Data items:
────────────────────────────────────────

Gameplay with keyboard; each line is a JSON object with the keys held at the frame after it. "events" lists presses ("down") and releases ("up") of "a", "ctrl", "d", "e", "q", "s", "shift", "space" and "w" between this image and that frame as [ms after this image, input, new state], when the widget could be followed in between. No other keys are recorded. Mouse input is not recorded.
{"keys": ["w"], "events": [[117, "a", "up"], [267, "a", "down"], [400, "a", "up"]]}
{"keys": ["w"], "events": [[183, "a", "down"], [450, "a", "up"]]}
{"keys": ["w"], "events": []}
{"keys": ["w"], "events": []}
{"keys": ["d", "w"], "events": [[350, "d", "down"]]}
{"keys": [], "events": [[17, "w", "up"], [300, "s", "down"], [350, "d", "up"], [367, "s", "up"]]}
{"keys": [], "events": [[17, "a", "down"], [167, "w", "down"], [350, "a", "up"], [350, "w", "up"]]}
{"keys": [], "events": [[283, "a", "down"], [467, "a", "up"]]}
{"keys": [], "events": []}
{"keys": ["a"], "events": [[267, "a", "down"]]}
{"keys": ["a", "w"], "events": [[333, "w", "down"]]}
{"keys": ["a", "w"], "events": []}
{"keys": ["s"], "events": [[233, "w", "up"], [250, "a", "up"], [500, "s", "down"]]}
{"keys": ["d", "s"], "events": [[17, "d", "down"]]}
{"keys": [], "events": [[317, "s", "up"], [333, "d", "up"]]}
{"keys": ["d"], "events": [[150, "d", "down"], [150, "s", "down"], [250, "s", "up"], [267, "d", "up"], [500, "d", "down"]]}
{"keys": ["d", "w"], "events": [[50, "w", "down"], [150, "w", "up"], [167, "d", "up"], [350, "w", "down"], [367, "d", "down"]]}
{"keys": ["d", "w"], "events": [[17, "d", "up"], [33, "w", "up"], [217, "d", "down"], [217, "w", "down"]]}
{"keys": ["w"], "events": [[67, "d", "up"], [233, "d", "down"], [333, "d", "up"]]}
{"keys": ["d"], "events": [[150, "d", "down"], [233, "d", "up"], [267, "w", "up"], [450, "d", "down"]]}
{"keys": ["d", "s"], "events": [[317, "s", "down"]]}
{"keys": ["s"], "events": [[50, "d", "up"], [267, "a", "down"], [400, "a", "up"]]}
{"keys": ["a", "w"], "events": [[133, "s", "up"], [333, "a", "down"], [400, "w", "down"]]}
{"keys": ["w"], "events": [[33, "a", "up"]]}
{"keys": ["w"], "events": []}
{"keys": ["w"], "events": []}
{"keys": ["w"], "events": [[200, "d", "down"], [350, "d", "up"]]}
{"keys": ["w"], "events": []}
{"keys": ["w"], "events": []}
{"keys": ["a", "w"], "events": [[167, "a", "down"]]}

────────────────────────────────────────

● Exercise description
Each record above should be retyped in full, exactly as shown.

● Solution to this exercise
Gameplay with keyboard; each line is a JSON object with the keys held at the frame after it. "events" lists presses ("down") and releases ("up") of "a", "ctrl", "d", "e", "q", "s", "shift", "space" and "w" between this image and that frame as [ms after this image, input, new state], when the widget could be followed in between. No other keys are recorded. Mouse input is not recorded.
{"keys": ["w"], "events": [[117, "a", "up"], [267, "a", "down"], [400, "a", "up"]]}
{"keys": ["w"], "events": [[183, "a", "down"], [450, "a", "up"]]}
{"keys": ["w"], "events": []}
{"keys": ["w"], "events": []}
{"keys": ["d", "w"], "events": [[350, "d", "down"]]}
{"keys": [], "events": [[17, "w", "up"], [300, "s", "down"], [350, "d", "up"], [367, "s", "up"]]}
{"keys": [], "events": [[17, "a", "down"], [167, "w", "down"], [350, "a", "up"], [350, "w", "up"]]}
{"keys": [], "events": [[283, "a", "down"], [467, "a", "up"]]}
{"keys": [], "events": []}
{"keys": ["a"], "events": [[267, "a", "down"]]}
{"keys": ["a", "w"], "events": [[333, "w", "down"]]}
{"keys": ["a", "w"], "events": []}
{"keys": ["s"], "events": [[233, "w", "up"], [250, "a", "up"], [500, "s", "down"]]}
{"keys": ["d", "s"], "events": [[17, "d", "down"]]}
{"keys": [], "events": [[317, "s", "up"], [333, "d", "up"]]}
{"keys": ["d"], "events": [[150, "d", "down"], [150, "s", "down"], [250, "s", "up"], [267, "d", "up"], [500, "d", "down"]]}
{"keys": ["d", "w"], "events": [[50, "w", "down"], [150, "w", "up"], [167, "d", "up"], [350, "w", "down"], [367, "d", "down"]]}
{"keys": ["d", "w"], "events": [[17, "d", "up"], [33, "w", "up"], [217, "d", "down"], [217, "w", "down"]]}
{"keys": ["w"], "events": [[67, "d", "up"], [233, "d", "down"], [333, "d", "up"]]}
{"keys": ["d"], "events": [[150, "d", "down"], [233, "d", "up"], [267, "w", "up"], [450, "d", "down"]]}
{"keys": ["d", "s"], "events": [[317, "s", "down"]]}
{"keys": ["s"], "events": [[50, "d", "up"], [267, "a", "down"], [400, "a", "up"]]}
{"keys": ["a", "w"], "events": [[133, "s", "up"], [333, "a", "down"], [400, "w", "down"]]}
{"keys": ["w"], "events": [[33, "a", "up"]]}
{"keys": ["w"], "events": []}
{"keys": ["w"], "events": []}
{"keys": ["w"], "events": [[200, "d", "down"], [350, "d", "up"]]}
{"keys": ["w"], "events": []}
{"keys": ["w"], "events": []}
{"keys": ["a", "w"], "events": [[167, "a", "down"]]}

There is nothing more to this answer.